## WORK TO BE COMPLETED:
Only the pictures should be left out; repeat the rest of the data exactly.

####################

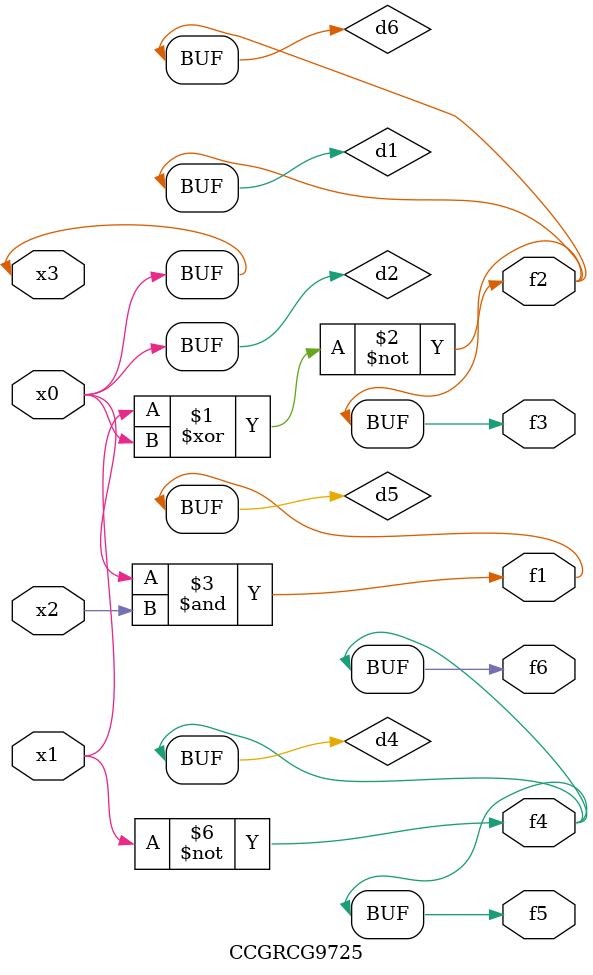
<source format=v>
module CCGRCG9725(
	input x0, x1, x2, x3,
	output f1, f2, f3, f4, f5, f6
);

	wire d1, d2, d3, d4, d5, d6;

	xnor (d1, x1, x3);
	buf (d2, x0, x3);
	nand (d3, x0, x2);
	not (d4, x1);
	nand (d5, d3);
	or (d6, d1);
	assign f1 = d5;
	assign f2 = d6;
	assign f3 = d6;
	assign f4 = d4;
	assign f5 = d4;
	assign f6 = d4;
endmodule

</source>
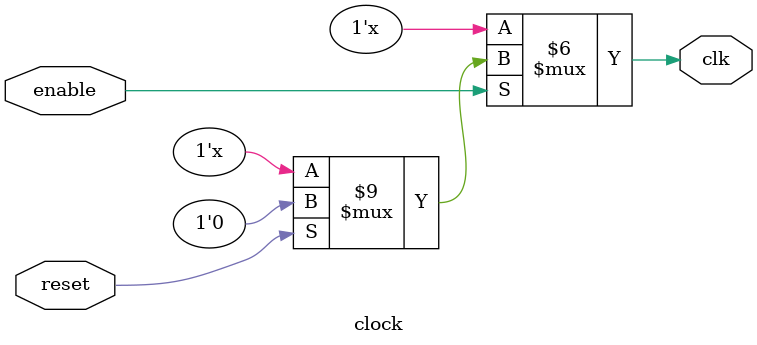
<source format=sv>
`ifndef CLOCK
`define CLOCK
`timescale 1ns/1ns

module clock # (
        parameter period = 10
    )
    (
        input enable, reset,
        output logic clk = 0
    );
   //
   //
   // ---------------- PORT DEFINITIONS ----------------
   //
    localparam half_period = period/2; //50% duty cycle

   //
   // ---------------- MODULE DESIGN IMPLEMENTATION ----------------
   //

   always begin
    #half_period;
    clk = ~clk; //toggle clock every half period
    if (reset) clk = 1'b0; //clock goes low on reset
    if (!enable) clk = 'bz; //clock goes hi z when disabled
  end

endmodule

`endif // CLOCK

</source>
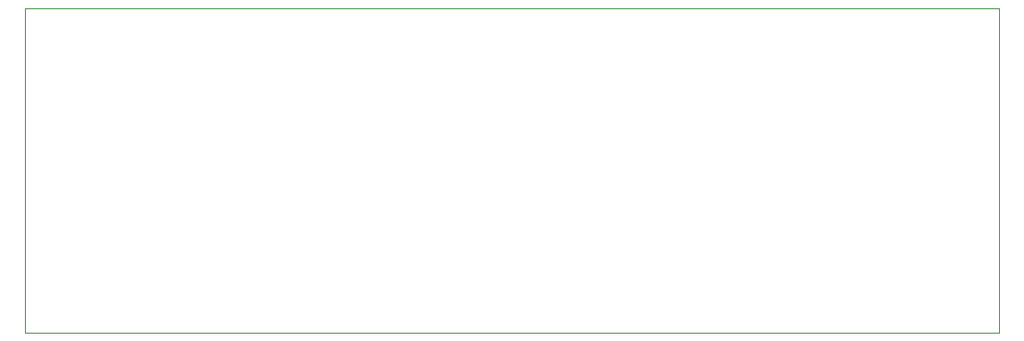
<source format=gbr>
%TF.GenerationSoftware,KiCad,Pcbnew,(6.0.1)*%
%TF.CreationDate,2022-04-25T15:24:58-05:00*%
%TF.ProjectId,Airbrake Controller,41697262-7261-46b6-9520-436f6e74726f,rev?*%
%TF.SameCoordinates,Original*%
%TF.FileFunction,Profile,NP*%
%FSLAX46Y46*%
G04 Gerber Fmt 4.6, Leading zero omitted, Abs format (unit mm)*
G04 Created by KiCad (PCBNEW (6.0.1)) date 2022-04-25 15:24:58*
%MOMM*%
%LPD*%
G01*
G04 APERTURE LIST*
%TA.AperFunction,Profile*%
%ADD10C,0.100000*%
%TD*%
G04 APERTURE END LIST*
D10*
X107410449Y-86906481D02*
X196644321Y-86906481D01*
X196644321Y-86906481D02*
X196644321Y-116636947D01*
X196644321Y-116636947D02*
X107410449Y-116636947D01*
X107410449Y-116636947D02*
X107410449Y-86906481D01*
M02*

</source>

####################

## THE COMPLETED TASK:
<source format=v>
module CCGRCG9725(
	input x0, x1, x2, x3,
	output f1, f2, f3, f4, f5, f6
);

	wire d1, d2, d3, d4, d5, d6;

	xnor (d1, x1, x3);
	buf (d2, x0, x3);
	nand (d3, x0, x2);
	not (d4, x1);
	nand (d5, d3);
	or (d6, d1);
	assign f1 = d5;
	assign f2 = d6;
	assign f3 = d6;
	assign f4 = d4;
	assign f5 = d4;
	assign f6 = d4;
endmodule

</source>
<source format=sv>
`ifndef CLOCK
`define CLOCK
`timescale 1ns/1ns

module clock # (
        parameter period = 10
    )
    (
        input enable, reset,
        output logic clk = 0
    );
   //
   //
   // ---------------- PORT DEFINITIONS ----------------
   //
    localparam half_period = period/2; //50% duty cycle

   //
   // ---------------- MODULE DESIGN IMPLEMENTATION ----------------
   //

   always begin
    #half_period;
    clk = ~clk; //toggle clock every half period
    if (reset) clk = 1'b0; //clock goes low on reset
    if (!enable) clk = 'bz; //clock goes hi z when disabled
  end

endmodule

`endif // CLOCK

</source>
<source format=gbr>
%TF.GenerationSoftware,KiCad,Pcbnew,(6.0.1)*%
%TF.CreationDate,2022-04-25T15:24:58-05:00*%
%TF.ProjectId,Airbrake Controller,41697262-7261-46b6-9520-436f6e74726f,rev?*%
%TF.SameCoordinates,Original*%
%TF.FileFunction,Profile,NP*%
%FSLAX46Y46*%
G04 Gerber Fmt 4.6, Leading zero omitted, Abs format (unit mm)*
G04 Created by KiCad (PCBNEW (6.0.1)) date 2022-04-25 15:24:58*
%MOMM*%
%LPD*%
G01*
G04 APERTURE LIST*
%TA.AperFunction,Profile*%
%ADD10C,0.100000*%
%TD*%
G04 APERTURE END LIST*
D10*
X107410449Y-86906481D02*
X196644321Y-86906481D01*
X196644321Y-86906481D02*
X196644321Y-116636947D01*
X196644321Y-116636947D02*
X107410449Y-116636947D01*
X107410449Y-116636947D02*
X107410449Y-86906481D01*
M02*

</source>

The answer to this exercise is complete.